TASK BRIEF — Within the records below is a range that opens at the line with "22 240 7.23" and closes at the line with "242 377 18828". Return that range word for word, both ends included, and only that range.

Data excerpts
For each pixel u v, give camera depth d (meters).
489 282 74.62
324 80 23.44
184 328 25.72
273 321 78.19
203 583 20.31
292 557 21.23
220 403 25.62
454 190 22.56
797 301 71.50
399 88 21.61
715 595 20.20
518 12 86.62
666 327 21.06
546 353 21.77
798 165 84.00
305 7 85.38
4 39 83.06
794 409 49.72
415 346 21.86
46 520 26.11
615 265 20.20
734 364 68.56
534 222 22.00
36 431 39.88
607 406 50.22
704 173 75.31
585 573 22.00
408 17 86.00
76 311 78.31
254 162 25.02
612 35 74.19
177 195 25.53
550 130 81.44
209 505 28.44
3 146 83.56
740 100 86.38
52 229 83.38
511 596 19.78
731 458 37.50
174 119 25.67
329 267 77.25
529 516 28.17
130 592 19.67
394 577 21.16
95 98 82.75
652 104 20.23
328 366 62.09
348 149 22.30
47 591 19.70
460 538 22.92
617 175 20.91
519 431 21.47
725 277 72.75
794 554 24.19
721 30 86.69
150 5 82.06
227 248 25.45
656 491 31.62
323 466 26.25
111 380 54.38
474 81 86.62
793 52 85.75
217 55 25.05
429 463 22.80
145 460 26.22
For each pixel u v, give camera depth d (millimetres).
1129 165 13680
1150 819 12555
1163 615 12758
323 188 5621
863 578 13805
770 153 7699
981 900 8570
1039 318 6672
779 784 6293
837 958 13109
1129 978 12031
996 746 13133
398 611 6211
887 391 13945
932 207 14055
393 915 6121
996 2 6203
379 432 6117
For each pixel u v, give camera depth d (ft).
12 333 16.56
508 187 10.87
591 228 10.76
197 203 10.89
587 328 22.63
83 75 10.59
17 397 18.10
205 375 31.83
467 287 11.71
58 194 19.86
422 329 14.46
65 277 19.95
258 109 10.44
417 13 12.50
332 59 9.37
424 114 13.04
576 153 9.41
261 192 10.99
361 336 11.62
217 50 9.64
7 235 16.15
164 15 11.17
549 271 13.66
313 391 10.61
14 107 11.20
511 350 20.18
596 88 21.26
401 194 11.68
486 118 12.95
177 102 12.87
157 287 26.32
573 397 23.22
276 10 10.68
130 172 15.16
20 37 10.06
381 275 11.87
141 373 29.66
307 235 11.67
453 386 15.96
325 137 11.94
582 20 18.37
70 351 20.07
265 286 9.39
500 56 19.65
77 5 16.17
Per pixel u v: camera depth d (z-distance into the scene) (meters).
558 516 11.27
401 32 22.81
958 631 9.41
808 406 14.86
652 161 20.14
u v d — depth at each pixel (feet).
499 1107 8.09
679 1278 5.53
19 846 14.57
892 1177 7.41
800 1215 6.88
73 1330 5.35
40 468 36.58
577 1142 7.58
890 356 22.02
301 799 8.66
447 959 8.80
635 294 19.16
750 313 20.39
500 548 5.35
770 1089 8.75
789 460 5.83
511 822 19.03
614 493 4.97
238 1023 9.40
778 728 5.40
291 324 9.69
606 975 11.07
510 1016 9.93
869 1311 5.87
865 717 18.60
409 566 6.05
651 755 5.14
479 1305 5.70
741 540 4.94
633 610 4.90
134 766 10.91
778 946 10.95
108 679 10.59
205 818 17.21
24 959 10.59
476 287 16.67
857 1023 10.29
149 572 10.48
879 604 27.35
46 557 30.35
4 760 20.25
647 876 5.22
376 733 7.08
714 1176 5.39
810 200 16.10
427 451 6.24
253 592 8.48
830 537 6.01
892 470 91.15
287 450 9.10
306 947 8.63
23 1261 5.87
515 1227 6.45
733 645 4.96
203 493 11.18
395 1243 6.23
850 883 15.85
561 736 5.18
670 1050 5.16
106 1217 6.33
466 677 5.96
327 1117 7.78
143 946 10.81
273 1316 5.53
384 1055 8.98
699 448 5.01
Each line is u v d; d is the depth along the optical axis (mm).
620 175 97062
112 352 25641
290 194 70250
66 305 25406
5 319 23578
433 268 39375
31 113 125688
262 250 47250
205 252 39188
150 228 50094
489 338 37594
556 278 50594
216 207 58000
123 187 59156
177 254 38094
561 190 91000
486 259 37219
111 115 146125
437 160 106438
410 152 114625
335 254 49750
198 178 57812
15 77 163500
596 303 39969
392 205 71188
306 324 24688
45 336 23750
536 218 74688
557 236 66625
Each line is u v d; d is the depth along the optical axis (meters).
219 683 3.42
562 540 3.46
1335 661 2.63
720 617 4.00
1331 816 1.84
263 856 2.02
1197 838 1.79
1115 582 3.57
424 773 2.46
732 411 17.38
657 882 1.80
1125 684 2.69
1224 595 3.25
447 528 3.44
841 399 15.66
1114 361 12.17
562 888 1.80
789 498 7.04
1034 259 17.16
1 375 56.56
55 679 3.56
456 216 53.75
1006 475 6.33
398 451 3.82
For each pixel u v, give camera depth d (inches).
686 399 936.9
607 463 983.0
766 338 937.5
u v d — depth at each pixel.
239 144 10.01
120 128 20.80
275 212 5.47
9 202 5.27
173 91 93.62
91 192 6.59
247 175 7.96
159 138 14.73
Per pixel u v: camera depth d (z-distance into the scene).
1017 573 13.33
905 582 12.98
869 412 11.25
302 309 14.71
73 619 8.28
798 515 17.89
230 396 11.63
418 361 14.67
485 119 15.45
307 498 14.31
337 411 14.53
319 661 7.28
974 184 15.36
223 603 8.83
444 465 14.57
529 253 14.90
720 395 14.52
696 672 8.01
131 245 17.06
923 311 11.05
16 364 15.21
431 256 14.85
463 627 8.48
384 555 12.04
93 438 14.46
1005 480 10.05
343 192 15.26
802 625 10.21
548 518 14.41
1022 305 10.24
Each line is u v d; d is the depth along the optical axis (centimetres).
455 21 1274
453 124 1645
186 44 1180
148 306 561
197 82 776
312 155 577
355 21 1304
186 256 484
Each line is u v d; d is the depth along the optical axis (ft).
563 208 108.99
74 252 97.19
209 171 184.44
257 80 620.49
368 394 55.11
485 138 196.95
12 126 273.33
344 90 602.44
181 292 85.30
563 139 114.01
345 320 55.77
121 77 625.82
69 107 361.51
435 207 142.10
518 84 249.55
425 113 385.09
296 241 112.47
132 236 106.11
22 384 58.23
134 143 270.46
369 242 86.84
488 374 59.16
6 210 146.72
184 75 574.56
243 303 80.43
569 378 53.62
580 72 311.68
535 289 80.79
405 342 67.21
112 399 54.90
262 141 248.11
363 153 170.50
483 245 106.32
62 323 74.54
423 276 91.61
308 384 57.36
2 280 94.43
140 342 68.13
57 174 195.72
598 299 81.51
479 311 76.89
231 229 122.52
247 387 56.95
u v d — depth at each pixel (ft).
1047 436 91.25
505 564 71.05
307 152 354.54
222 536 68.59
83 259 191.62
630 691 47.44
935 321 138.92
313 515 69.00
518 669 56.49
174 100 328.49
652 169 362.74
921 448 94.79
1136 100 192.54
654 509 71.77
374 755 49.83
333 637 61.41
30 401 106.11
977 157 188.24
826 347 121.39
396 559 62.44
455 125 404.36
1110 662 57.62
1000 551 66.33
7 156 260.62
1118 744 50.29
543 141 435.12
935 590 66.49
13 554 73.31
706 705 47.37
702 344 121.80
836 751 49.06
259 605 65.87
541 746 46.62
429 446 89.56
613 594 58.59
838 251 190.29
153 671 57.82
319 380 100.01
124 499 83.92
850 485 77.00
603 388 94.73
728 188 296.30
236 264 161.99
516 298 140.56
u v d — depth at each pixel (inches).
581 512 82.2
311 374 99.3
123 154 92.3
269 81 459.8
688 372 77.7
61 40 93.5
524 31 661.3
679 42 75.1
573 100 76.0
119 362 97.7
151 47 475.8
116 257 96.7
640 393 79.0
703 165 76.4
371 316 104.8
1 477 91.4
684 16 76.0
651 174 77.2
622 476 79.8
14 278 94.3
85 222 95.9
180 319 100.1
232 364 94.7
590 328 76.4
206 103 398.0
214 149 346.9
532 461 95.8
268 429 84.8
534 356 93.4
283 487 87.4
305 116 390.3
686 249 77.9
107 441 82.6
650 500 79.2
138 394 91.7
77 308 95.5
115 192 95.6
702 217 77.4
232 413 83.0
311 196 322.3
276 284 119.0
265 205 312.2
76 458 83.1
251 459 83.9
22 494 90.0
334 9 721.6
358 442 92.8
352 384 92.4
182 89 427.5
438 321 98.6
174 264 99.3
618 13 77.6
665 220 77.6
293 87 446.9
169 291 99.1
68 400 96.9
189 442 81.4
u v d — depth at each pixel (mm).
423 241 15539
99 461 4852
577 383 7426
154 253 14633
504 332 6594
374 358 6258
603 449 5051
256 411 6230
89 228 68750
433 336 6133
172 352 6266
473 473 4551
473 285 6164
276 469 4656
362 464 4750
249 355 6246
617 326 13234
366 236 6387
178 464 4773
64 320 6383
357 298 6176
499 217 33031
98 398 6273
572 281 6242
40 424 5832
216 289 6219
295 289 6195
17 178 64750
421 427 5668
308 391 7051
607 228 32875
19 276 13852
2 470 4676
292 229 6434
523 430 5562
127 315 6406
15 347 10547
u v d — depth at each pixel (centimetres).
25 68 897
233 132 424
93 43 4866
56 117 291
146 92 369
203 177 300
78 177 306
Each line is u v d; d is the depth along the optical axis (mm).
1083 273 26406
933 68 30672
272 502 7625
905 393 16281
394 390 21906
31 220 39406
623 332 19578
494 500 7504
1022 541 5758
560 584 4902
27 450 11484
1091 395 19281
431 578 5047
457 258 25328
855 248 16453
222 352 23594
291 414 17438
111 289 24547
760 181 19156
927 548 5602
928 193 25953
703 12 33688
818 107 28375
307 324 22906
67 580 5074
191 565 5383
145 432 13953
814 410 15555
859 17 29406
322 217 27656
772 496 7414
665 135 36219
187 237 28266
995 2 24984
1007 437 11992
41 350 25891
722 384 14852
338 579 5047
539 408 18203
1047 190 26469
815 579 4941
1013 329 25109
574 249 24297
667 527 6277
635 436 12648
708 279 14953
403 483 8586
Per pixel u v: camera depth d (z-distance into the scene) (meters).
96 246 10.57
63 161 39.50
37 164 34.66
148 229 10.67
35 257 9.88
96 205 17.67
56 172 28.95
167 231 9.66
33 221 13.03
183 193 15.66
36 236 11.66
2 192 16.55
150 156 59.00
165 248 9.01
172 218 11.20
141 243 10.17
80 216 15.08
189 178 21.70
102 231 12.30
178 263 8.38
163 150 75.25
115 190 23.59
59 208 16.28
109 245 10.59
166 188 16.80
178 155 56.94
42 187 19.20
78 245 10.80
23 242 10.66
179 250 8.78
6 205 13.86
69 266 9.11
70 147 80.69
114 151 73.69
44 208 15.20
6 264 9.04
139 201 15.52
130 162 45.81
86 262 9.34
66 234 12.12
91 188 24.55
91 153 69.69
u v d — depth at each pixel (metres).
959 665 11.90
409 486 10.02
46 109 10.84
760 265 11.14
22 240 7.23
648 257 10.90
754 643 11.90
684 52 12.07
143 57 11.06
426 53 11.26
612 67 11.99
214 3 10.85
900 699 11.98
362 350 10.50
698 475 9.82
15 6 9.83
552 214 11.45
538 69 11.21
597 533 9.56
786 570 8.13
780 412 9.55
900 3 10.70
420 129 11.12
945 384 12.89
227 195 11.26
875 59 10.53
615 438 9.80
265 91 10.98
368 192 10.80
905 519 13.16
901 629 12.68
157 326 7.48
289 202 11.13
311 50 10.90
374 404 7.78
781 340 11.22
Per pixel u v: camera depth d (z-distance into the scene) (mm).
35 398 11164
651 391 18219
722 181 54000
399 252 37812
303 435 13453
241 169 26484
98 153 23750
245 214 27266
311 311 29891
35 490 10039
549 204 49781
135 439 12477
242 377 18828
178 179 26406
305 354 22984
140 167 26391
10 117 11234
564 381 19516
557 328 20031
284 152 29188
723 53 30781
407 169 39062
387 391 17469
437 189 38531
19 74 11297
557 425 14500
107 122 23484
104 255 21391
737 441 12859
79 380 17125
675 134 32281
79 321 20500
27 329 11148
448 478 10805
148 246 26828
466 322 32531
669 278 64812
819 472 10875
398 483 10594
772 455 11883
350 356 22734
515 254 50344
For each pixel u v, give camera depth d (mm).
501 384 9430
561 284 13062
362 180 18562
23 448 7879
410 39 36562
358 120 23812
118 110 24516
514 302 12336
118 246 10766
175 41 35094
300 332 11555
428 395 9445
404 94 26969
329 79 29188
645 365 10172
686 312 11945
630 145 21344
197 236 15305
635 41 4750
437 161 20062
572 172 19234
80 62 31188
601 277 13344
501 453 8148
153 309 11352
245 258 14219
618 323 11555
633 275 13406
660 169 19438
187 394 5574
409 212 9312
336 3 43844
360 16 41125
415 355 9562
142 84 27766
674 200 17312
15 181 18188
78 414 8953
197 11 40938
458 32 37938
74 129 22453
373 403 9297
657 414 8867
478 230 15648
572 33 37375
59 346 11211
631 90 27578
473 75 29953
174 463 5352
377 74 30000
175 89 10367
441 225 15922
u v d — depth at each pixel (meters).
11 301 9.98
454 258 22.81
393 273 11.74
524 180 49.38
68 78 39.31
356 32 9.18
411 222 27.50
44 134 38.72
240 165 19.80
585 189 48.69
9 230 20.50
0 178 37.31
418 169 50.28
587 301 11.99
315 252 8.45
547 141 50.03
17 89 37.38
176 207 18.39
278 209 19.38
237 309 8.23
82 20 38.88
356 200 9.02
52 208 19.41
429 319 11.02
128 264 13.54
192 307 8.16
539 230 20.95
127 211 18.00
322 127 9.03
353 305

EXERCISE OUTPUT —
22 240 7.23
648 257 10.90
754 643 11.90
684 52 12.07
143 57 11.06
426 53 11.26
612 67 11.99
214 3 10.85
900 699 11.98
362 350 10.50
698 475 9.82
15 6 9.83
552 214 11.45
538 69 11.21
597 533 9.56
786 570 8.13
780 412 9.55
900 3 10.70
420 129 11.12
945 384 12.89
227 195 11.26
875 59 10.53
615 438 9.80
265 91 10.98
368 192 10.80
905 519 13.16
901 629 12.68
157 326 7.48
289 202 11.13
311 50 10.90
374 404 7.78
781 340 11.22
Per pixel u v: camera depth d (z-distance into the scene) (mm).
35 398 11164
651 391 18219
722 181 54000
399 252 37812
303 435 13453
241 169 26484
98 153 23750
245 214 27266
311 311 29891
35 490 10039
549 204 49781
135 439 12477
242 377 18828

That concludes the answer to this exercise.